One recent example is a controversial law currently awaiting President Putin’s signature: it will punish Russian citizens for disrespecting the state. By that law the Kremlin will decide who respects and who disrespects the powers that be.
Mijatovic and other human rights defenders are concerned that people like Titiyev and his Memorial group of human rights defenders, who challenge the system, could be even more isolated and more frequently deprived of justice if Russia abandons the European Convention on Human Rights and the court that monitors its application.
Last month more than 10,000 people marched in downtown Moscow carrying anti-Putin banners. The protest commemorated four years since the assassination of Russian opposition politician Boris Nemtsov.
Some protesters carried the blue flag of Europe with its circle of stars and chanted in support of Council of Europe membership.
“If Russia leaves the Council of Europe it will be a terrible blow to people's ability in Russia to seek justice at the European Court of Human Rights,” Human Rights Watch Deputy Director for Europe and Central Asia Rachel Denber told The Daily Beast.
Despite all these obstacles, Mijatovic continues to promote awareness and respect for human rights in Russia, where journalists are persecuted for words, LGBT people are hunted and murdered, convicts are tortured in prisons.
Last week she addressed Tatyana Moskalkova, the Kremlin’s high commissioner for human rights, calling on her to pay close attention to the case of Svetlana Prokopyeva, a journalist with Radio Echo of Moscow and Radio Free Europe accused by authorities of “justification of terrorism.”
Police searched Prokopyeva’s home and opened an investigation after the journalist published a column reflecting on the reasons that had led a teenager to detonate a bomb in a Federal Security Service (FSB) building in Arkhangelsk in October last year, killing himself and injuring several FSB officers.
Commissioner Mijatovic stressed that the criminal prosecution against Prokopyeva not only breaches her right to freedom of expression, but also has “a broader chilling effect on all media and journalists in the Russian Federation, by preventing them from imparting information of public interest, and interfering with the right of people to receive it.”
The Russian government consistently flouts the European Convention, and is doing so more and more, but that does not diminish its importance as standard to which Russia should be held.
Mijatovic tells The Daily Beast she is planning to visit several Russian regions this spring and also troubled Russian-backed breakaway regions in Georgia and Ukraine.
Denber notes, ”The commissioner's visit is important, because it comes at a crucial time at this point, when everyone–the government, the public–needs to be reminded that what's at stake is people's ability to protect their dignity and rights.”
The Council of Europe and the European Court of Human Rights are two of the last places where the Russian authorities are still held accountable, and where liberties supposedly protected by the Russian constitution–but in reality abused every day–are still defended.
The European Court of Human Rights could be the place where Titiyev seeks justice if he is condemned by a rigged trial here in Chechnya.

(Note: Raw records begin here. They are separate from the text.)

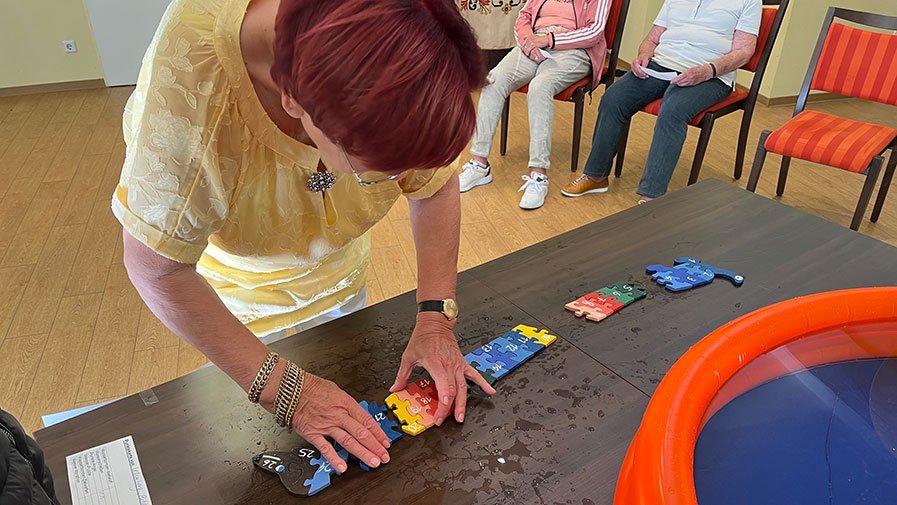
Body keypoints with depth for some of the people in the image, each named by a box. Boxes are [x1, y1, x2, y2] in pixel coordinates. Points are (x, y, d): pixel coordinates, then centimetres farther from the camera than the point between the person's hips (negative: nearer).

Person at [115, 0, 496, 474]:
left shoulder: (392, 65, -32)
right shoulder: (188, 76, -41)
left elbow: (436, 186, -16)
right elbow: (155, 266, -32)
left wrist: (436, 316, -25)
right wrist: (279, 385, -33)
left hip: (338, 272, 3)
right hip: (234, 287, -2)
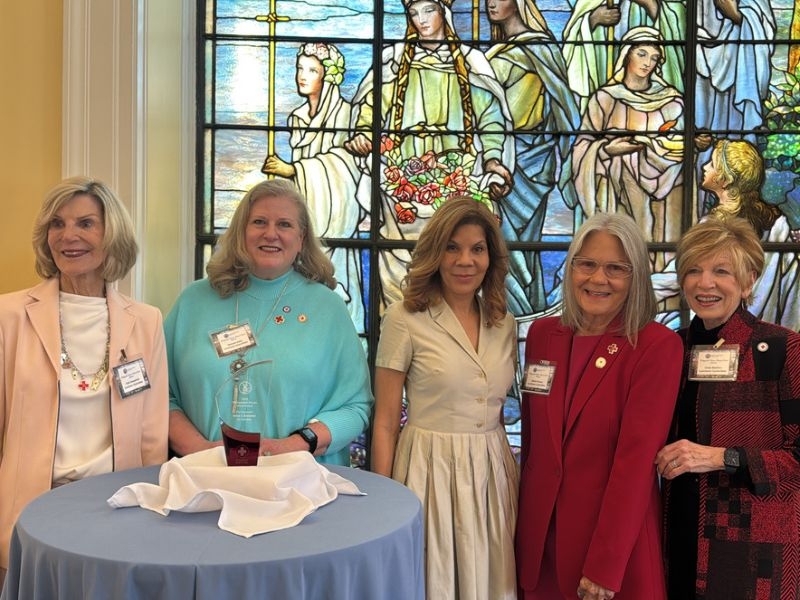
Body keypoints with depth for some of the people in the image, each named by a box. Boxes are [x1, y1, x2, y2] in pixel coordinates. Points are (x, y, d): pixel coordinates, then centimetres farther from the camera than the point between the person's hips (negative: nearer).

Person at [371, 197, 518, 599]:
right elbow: (386, 423, -7)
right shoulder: (405, 318, -9)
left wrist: (511, 472, 15)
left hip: (491, 474, 5)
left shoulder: (504, 324, 6)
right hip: (430, 471, -4)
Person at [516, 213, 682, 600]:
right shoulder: (542, 333, 2)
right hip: (539, 524, 5)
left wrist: (604, 567, -18)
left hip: (616, 527, -4)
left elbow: (636, 458, -17)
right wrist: (527, 509, 11)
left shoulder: (658, 346, -14)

In the capital, Grozny, human rights defenders are concerned that their lives will become even more dangerous once Titiyev’s trial is over.
“I officially declare to human rights activists: After the end of the trial, Chechnya will be forbidden territory for them, like it is for terrorists and extremists,” announced the region’s strongman leader, Ramzan Kadyrov.
Mijatovic says that no matter how hostile and ignorant some Russian officials are, no matter how loud they are shouting at her, trying to keep her from investigating human rights violations in their states, “They already know perfectly well that I won’t give up.”